[Opening Extract to read section]

Lipid metabolism at membrane contact sites is an important part of the theme of the special January issue of Biochimica Biophysica Acta. However, a separate new review article discusses this topic in relation to the phosphoinositides (Pemberton, J.G. et al. Integrated regulation of the phosphatidylinositol cycle and phosphoinositide-driven lipid transport at ER-PM contact sites. Traffic, 21, 200-2019 (2020); DOI). This is a topic with which I have struggled because of the complexity of the innumerable metabolites and pathways involved, and at first glance I am sure this review will enlighten me - helped by excellent illustrations.

January 8th, 2020

One of the many things I like about the journal "Lipids" is its short but descriptive title, and there are a few more out there like it, such as "Blood", "Bone", "Cells" and "Cancers" that are equally pithy. I turn up my nose at anything that begins with "The International Journal of etc" - what journal of any note is not international? It will be hard to find a journal title that is more succinct than "Gut", and we can be thankful that it is not the "Journal of the British Society of Gastroenterology". At least, with an unwieldy title such as "Proceedings of the National Academy of Sciences of the United States of America", we can abbreviate it to "PNAS", while "Prostaglandins, Leukotrienes and Essential Fatty Acids" is "PLEFA". Not that I am a great fan of acronyms and especially abbreviations in general, and for example I have just come across "DIM lipids" in the title of a publication. This conjured up some interesting mental pictures but when I read the abstract, this turned out to refer to phthiocerol dimycocerosates, the use of the abbreviation only a minor flaw in my opinion at least in an otherwise fascinating study (DOI).

December 30th, 2019

Scottish thistleLipids are essential components of bacterial cell walls. If we are to defeat pathogenic Gram-negative bacteria, we must understand how their anatomy (for want of a better word) and how it functions. I imagine that most microbiologists are familiar with the nature of the cell envelope, but I was ignorant of it until I decided that my Lipid Essentials section would be incomplete without a web page on lipid A. In fact, the cell wall consists of two bilayer membranes, separated by an aqueous phase, the periplasm, which contains a layer of peptidoglycan molecules. Lipid A is a multi-acylated disaccharide that serves to anchor a complex polysaccharide component to the outer leaflet of the outer membrane, so that the latter acts as an interface or barrier to the environment including the immune system of host animals including us. One of the most interesting aspects of the biochemistry is how the organism manages to construct and then transport such a large amphiphilic molecule across two bilayer membranes plus an aqueous phase and insert it correctly into the outer membrane. The answer is that it uses a kind of protein bridge made up of seven distinct proteins. A new review describes this in some detail but illustrates it with a superb diagrammatic representation, which greatly clarified the process for me (Sperandeo, P. et al. The Lpt ABC transporter for lipopolysaccharide export to the cell surface. Res. Microbiol., 170, 17981-17990 (2019);  DOI). I am envious of modern authors who have access to such artistic abilities.

[Closing Extract to read section]
[Opening Dataset records section]

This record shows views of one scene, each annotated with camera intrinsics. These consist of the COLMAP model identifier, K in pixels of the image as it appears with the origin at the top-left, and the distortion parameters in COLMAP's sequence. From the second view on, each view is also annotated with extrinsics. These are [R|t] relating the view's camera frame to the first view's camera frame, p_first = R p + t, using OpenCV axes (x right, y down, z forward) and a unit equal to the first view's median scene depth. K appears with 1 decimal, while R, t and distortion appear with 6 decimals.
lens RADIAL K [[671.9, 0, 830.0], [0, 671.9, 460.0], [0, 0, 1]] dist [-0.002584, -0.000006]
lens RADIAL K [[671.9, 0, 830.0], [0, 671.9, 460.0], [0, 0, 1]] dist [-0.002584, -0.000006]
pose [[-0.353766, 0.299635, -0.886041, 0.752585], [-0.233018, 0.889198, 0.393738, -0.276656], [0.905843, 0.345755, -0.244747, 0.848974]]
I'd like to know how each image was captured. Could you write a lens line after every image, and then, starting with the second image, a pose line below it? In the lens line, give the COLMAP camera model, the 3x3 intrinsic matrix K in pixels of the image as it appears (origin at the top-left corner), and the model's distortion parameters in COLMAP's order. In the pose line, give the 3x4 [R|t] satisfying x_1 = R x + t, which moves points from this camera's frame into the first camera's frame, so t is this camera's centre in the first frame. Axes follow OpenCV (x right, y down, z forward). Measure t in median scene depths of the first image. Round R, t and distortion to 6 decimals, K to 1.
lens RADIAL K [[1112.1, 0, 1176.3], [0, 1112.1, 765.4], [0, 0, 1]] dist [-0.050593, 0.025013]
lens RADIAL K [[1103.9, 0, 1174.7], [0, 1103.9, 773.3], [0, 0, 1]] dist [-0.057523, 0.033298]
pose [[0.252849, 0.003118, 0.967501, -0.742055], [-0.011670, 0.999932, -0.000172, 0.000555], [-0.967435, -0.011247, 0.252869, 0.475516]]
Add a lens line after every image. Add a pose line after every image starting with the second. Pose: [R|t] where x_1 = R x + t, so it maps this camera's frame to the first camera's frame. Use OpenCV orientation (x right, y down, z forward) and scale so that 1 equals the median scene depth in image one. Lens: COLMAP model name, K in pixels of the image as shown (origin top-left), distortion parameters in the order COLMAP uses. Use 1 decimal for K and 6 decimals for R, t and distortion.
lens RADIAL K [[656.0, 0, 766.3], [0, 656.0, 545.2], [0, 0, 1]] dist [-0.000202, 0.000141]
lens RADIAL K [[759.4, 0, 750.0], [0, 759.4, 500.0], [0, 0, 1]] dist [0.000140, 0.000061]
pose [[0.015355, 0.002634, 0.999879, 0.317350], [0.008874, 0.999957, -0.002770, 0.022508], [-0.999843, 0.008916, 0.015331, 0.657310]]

[Closing Dataset records section]

#### Task requirements
1. In the lipid commentary, rewrite the passage starting at "Lipid metabolism at" and ending at "by excellent illustrations.", swapping "illustrations" for "diagrams".
2. According to the lipid commentary, how many distinct proteins make up the bridge that carries lipid A to the outer membrane?
3. Resume the lipid commentary after its last sentence and keep writing.
The lines above are separate material and do not belong to the lipid commentary.

#### Responses per task
1.
Lipid metabolism at membrane contact sites is an important part of the theme of the special January issue of Biochimica Biophysica Acta. However, a separate new review article discusses this topic in relation to the phosphoinositides (Pemberton, J.G. et al. Integrated regulation of the phosphatidylinositol cycle and phosphoinositide-driven lipid transport at ER-PM contact sites. Traffic, 21, 200-2019 (2020); DOI). This is a topic with which I have struggled because of the complexity of the innumerable metabolites and pathways involved, and at first glance I am sure this review will enlighten me - helped by excellent diagrams.

2. Seven.

3.
The cell envelope of Mycobacterium tuberculosis is even more complex and includes a range of unique lipids that include mycolic acids, sulfoglycolipids, lipoarabinomannans and phosphatidylinositol mannosides. According to a new review, it has a sneaky habit of changing to accommodate different conditions, i.e. "to manipulate the human immune system, tolerate antibiotic treatment and adapt to the variable host environment" (Dulberger, C.L. et al. The mycobacterial cell envelope - a moving target. Nature Rev. Microbiol., 18, 47-59 (2020);  DOI). Again, this has a superb diagrammatic illustration of the cell wall that greatly aided my understanding.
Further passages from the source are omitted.